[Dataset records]
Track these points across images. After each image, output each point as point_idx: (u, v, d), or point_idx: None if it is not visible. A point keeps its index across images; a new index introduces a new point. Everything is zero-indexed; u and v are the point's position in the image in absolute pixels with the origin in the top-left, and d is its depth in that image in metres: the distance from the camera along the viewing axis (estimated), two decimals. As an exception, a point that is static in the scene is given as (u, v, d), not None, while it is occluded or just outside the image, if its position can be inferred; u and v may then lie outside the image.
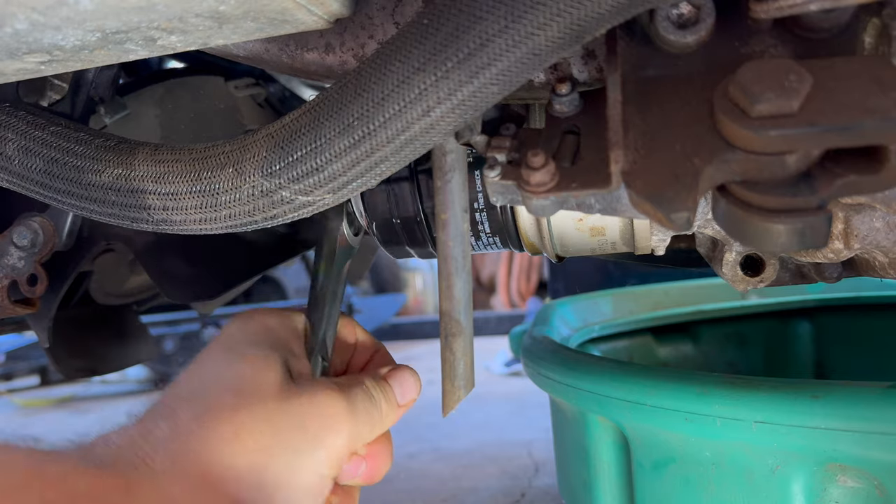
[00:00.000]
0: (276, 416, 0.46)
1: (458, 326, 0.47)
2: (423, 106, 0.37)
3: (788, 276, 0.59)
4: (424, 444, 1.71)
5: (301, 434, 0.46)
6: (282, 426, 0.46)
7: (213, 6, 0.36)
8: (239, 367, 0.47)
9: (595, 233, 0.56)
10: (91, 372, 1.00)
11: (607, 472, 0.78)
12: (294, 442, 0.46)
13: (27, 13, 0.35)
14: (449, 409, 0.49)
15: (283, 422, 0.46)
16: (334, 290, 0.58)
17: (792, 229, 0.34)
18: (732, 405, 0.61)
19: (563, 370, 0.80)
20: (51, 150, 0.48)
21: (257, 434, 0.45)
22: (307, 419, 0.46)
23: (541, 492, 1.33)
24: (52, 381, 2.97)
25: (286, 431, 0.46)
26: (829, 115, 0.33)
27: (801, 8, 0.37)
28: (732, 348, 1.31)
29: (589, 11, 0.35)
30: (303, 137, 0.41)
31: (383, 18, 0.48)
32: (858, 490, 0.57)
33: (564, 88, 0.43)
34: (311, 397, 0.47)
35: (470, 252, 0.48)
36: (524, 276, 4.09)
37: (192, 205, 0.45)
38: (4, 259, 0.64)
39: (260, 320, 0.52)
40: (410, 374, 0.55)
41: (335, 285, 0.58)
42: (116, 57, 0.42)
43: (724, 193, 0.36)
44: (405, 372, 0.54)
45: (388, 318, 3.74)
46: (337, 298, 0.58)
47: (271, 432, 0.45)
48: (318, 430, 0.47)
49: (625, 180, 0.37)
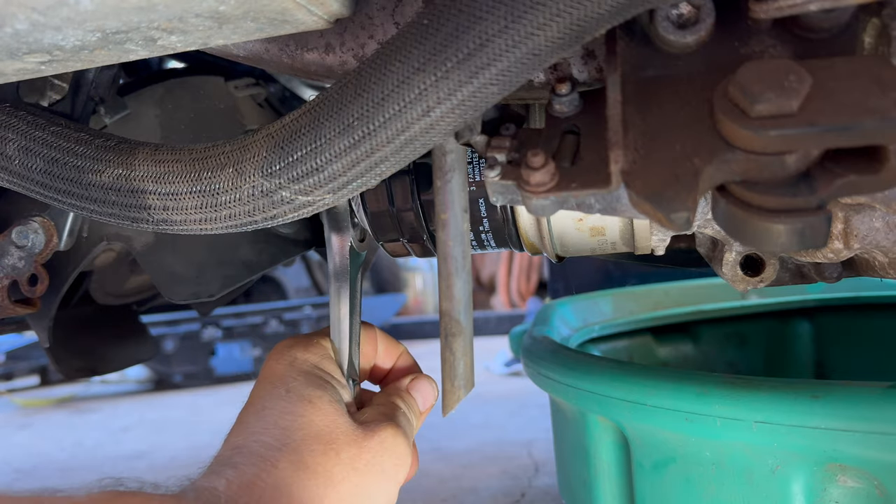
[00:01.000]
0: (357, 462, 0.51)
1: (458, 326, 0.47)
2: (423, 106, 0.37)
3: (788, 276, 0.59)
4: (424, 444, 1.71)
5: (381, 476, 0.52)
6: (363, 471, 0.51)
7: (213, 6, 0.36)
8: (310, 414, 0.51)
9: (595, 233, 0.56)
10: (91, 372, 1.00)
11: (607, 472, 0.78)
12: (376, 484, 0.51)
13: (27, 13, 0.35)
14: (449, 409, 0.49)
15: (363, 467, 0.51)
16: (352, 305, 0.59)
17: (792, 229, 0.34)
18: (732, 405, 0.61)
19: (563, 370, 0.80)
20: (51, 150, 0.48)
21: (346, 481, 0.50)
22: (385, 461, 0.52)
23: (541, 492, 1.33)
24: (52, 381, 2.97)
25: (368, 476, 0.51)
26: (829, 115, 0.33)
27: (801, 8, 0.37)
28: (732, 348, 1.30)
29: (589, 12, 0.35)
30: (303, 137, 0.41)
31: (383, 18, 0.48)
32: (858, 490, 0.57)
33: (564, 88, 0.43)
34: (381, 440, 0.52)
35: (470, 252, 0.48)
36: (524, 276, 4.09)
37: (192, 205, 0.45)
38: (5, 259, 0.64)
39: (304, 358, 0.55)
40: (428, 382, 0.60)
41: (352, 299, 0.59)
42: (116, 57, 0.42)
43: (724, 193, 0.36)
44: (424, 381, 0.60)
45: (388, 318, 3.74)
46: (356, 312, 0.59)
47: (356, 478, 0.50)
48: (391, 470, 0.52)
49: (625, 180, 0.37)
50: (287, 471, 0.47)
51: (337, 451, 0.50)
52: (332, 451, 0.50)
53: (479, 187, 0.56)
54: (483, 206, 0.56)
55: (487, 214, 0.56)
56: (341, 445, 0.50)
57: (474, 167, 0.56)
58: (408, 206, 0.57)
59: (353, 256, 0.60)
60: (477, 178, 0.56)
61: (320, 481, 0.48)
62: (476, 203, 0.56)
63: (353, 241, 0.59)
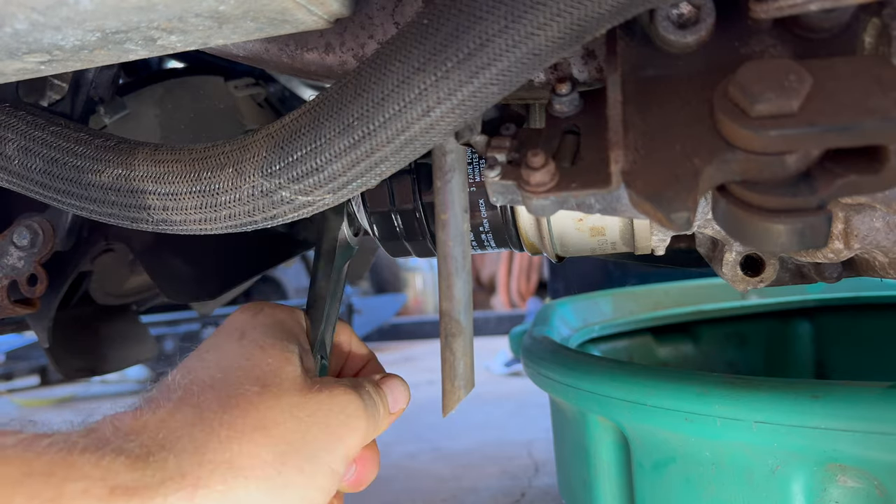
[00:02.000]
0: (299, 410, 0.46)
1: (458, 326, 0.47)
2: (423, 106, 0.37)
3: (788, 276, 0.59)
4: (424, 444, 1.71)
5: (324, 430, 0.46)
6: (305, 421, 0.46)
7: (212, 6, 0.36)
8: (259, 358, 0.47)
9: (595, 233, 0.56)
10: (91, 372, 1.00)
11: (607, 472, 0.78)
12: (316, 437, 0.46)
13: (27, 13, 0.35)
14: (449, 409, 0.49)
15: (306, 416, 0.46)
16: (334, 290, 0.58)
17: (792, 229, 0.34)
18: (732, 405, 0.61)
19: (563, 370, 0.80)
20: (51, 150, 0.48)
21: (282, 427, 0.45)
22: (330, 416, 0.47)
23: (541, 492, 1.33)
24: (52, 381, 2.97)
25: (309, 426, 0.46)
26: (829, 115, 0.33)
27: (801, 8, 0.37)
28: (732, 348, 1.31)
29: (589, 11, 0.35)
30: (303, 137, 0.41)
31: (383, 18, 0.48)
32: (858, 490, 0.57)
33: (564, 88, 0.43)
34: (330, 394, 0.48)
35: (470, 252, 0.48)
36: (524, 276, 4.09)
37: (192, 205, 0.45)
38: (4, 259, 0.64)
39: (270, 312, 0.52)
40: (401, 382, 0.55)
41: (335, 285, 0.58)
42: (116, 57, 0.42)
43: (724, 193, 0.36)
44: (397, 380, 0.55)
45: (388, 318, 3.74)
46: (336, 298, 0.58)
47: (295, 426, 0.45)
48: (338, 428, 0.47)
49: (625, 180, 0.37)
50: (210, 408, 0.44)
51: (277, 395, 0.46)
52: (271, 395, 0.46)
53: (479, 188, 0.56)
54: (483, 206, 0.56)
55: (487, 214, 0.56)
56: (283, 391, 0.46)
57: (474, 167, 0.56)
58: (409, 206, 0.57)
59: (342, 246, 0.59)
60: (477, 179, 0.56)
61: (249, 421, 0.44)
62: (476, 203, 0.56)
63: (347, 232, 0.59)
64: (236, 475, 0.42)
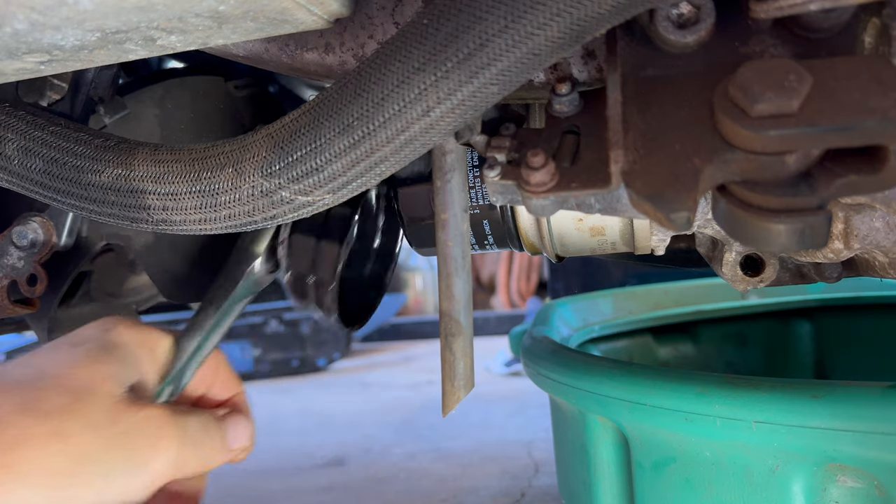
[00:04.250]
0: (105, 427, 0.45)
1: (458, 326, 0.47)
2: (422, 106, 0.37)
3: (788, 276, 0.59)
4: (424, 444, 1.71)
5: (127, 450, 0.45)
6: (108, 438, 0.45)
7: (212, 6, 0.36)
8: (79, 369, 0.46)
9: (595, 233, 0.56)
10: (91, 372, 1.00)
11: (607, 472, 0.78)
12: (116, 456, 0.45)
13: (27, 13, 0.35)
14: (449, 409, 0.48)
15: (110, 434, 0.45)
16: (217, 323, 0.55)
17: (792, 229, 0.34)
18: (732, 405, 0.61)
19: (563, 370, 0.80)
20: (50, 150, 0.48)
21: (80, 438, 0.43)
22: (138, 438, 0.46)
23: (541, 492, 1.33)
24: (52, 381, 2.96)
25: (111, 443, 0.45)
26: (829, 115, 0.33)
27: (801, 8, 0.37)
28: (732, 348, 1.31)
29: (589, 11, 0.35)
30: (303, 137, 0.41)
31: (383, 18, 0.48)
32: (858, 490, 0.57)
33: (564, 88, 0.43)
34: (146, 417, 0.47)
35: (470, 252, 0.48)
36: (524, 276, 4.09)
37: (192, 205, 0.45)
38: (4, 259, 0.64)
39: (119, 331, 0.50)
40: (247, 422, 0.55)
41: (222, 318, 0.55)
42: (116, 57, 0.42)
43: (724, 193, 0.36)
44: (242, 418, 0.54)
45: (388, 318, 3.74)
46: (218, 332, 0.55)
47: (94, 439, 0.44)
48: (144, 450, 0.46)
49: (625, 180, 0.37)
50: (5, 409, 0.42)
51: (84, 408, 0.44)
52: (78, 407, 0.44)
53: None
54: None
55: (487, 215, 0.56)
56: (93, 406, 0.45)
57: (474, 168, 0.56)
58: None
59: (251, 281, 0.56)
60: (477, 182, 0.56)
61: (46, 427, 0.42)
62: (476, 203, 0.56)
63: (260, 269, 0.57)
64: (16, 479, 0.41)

* * *

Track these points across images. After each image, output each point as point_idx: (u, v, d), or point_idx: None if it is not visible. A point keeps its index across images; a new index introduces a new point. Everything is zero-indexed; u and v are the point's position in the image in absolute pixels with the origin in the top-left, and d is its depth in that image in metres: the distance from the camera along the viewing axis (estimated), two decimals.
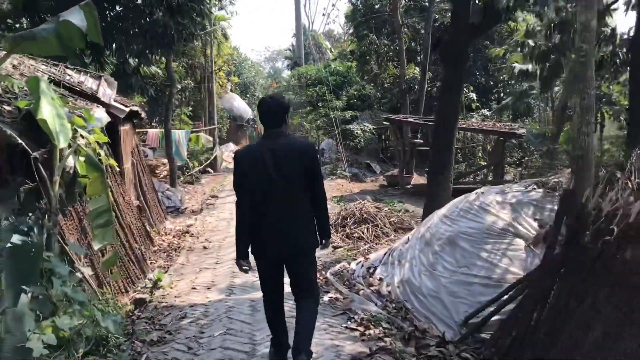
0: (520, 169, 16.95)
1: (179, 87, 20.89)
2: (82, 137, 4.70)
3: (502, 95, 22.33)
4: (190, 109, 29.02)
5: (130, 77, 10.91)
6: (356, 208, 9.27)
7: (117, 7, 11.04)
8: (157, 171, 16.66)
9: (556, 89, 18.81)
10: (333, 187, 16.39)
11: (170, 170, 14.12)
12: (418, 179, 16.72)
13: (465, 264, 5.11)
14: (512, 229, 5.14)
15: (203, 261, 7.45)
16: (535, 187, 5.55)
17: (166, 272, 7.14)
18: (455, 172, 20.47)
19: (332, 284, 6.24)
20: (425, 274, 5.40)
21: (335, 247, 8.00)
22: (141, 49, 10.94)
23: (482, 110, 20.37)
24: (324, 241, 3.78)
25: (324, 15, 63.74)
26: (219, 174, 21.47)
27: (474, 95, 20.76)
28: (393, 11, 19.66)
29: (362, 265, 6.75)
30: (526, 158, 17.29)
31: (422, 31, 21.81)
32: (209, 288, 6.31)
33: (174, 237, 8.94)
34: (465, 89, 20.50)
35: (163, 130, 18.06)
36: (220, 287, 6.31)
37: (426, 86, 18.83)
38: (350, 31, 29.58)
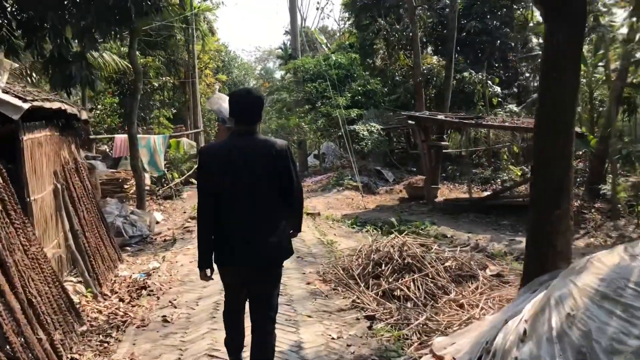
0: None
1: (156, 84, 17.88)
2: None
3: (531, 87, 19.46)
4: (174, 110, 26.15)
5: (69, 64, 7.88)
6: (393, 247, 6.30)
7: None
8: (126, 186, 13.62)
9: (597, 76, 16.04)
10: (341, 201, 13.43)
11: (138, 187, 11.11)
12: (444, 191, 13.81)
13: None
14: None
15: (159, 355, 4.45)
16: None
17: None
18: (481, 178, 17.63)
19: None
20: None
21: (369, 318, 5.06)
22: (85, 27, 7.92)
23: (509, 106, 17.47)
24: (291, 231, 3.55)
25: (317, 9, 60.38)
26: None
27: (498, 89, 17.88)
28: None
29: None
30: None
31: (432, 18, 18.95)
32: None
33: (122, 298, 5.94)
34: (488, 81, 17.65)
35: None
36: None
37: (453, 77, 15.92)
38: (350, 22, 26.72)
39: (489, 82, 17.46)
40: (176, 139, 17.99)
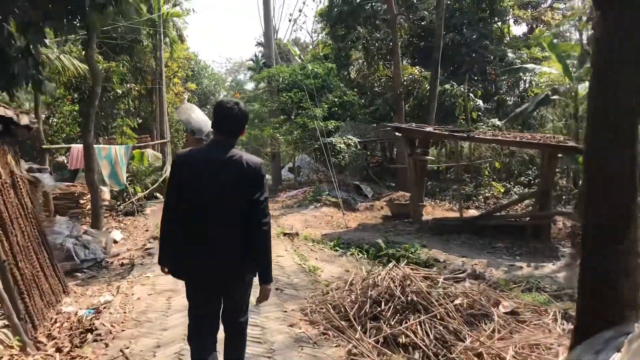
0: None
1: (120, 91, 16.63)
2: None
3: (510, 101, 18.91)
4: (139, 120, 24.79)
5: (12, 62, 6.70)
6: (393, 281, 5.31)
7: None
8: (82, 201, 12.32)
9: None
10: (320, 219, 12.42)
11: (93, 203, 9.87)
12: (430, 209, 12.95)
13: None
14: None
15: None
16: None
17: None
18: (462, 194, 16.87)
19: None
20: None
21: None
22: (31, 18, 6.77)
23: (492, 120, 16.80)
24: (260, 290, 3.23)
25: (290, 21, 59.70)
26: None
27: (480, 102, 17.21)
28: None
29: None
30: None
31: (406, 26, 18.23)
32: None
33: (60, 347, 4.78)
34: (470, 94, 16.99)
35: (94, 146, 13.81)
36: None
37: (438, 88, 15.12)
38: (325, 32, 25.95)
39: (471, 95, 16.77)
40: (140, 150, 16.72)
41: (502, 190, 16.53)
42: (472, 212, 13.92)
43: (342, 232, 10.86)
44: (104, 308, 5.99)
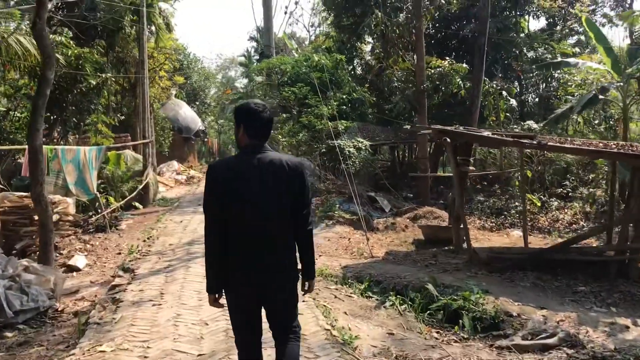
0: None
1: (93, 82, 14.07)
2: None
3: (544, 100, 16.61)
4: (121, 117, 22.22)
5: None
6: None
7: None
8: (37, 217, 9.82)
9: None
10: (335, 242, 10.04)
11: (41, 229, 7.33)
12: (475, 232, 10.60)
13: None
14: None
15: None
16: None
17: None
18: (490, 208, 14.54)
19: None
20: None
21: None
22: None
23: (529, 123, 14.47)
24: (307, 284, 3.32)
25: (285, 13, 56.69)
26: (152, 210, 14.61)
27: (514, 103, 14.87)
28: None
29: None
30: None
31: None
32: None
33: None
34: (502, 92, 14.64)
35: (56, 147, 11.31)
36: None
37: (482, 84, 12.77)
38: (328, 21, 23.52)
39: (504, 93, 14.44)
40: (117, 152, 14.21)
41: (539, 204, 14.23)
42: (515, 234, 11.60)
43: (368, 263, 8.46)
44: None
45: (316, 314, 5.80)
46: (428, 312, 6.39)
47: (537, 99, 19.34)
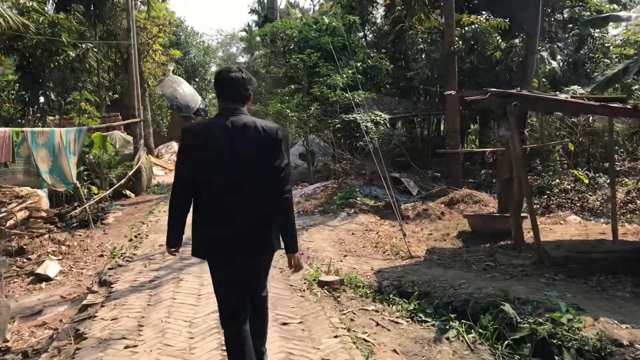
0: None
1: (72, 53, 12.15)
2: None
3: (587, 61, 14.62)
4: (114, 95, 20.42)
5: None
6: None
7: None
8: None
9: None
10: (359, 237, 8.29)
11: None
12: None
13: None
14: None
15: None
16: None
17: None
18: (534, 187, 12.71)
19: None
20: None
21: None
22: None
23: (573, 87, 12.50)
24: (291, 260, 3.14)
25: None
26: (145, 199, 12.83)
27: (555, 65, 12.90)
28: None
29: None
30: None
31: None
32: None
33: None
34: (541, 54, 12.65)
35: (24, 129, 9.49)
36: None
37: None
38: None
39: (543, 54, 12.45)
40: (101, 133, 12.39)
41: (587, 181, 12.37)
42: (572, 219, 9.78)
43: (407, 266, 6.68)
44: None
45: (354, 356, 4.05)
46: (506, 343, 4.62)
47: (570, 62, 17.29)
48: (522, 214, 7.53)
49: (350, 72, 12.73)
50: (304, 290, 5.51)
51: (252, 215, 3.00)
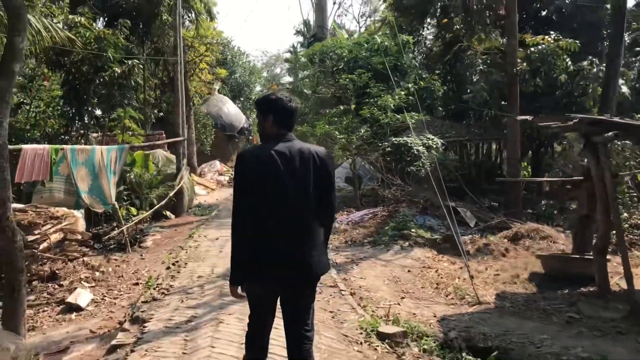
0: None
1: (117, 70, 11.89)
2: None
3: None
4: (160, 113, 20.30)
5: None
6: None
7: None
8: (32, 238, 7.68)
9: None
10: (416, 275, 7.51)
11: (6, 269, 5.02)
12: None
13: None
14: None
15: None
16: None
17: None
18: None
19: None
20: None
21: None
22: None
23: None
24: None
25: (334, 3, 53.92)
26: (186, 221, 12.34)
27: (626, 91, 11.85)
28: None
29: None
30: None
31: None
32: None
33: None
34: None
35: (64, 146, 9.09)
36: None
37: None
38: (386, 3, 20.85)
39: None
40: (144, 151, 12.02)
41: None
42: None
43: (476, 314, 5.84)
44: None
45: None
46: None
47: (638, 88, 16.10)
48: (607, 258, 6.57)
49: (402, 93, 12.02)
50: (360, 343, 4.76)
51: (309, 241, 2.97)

◆ Required work ◆
Please transcribe only the lines in the records above running from the line that has "50: (5, 409, 0.42)" through the line that has "64: (16, 479, 0.41)", both included, exactly as they appear.

◆ Written solution ◆
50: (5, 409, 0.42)
51: (84, 408, 0.44)
52: (78, 407, 0.44)
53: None
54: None
55: (487, 215, 0.56)
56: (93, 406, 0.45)
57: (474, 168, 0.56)
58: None
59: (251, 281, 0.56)
60: (477, 182, 0.56)
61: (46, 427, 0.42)
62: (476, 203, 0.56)
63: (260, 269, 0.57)
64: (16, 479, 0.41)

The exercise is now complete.